Metalworking at a show

What really blew me away and has ever since, is how safe and at home I feel with Woodland Ways. At first, I thought it was having rose tinted glasses and it couldn’t be this good. For many years when I was younger, I worked in outdoor sports. I had become used to not being allowed to do the “men’s jobs” like lighting the BBQ and being left to do the washing up or clean the toilets. I had also tolerated outright hostility from other male members of staff or tolerated as the token female member of staff. In some areas like sailing, I outstripped my colleagues as I had sailed dinghies and competed for years, but it usually took months before an opportunity arose where my skills were allowed to shine through. Everyone had strengths and skills but as a woman it was always assumed that I didn’t and often wasn’t provided the opportunity to show my strengths. I was often the butt of the jokes. Not all places I worked, had people like that, some seemed very open to women working in the industry, but when it came to it, I was expected to do all that a man can do in a way a man does it. There was never any consideration that I was a woman and that I had different strengths to bring to the table and that I might have different needs when it came to feeling safe. In fact, there were times when I was ridiculed for asking for what I needed.

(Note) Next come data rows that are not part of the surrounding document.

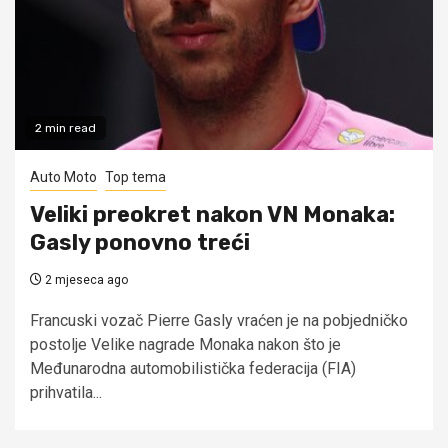
2 min read
Auto Moto
Top tema
Veliki preokret nakon VN Monaka:
Gasly ponovno treći
2 mjeseca ago
Francuski vozač Pierre Gasly vraćen je na pobjedničko
postolje Velike nagrade Monaka nakon što je
Međunarodna automobilistička federacija (FIA)
prihvatila...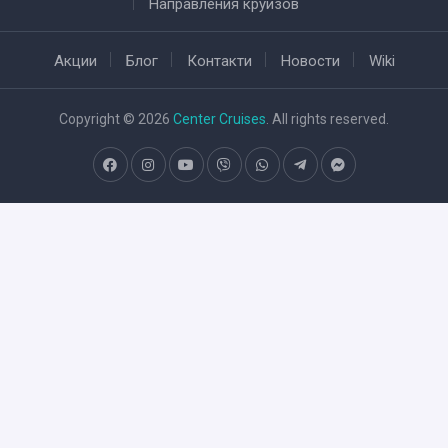
Направления круизов
Акции
Блог
Контакти
Новости
Wiki
Copyright © 2026
Center Cruises
. All rights reserved.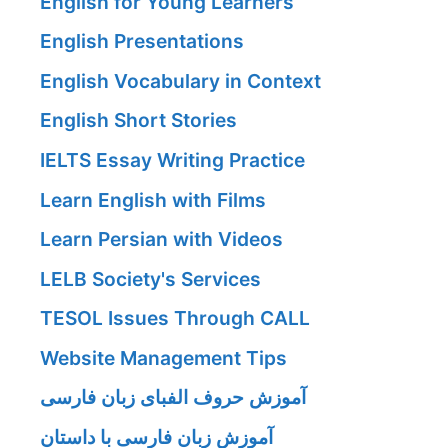
English for Young Learners
English Presentations
English Vocabulary in Context
English Short Stories
IELTS Essay Writing Practice
Learn English with Films
Learn Persian with Videos
LELB Society's Services
TESOL Issues Through CALL
Website Management Tips
آموزش حروف الفبای زبان فارسی
آموزش زبان فارسی با داستان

Feeling comfortable and at home with Woodland Ways

At Woodland Ways I am treated as me, as an individual. There have been no assumptions about what I can or can’t do. I watch everyone check in with each other and everyone muck in. Everyone discusses where they currently are on their bushcraft journey and no, it doesn’t stop once you have become an instructor. It is way too vast a subject for that. There is always consideration about sleeping arrangements, and wild wees etc. It is the first team that where it is always a joy to be in the woods with and a joy to work with.

As a single mum it is a journey that I don’t take alone. My children are fully on board and passionate about bushcraft. It has taken time with our own bushcraft endeavours, both at home and on trips for them to be ready for this next step. It has helped them grow in confidence both in skills they are developing and pride in what they are able to make and do. It has also given them confidence in other settings.


Woodland Ways are very supportive in a very considered way. They always consider all aspects of safeguarding, safety and wellbeing for all, before making a decision. They are then transparent about how they came to decisions and open to discussion and what works for all. The girls are so happy when we are in the woods, though most of my apprenticing is when they are not with me. On the few times they have come too, they have loved being there. I can help behind the scenes more when my children are with me, and they love helping out with the tasks they can do. When it is a family course, they love meeting other children who share the same interest as they do. At the moment, they both dream that one day they too will be able to become instructors.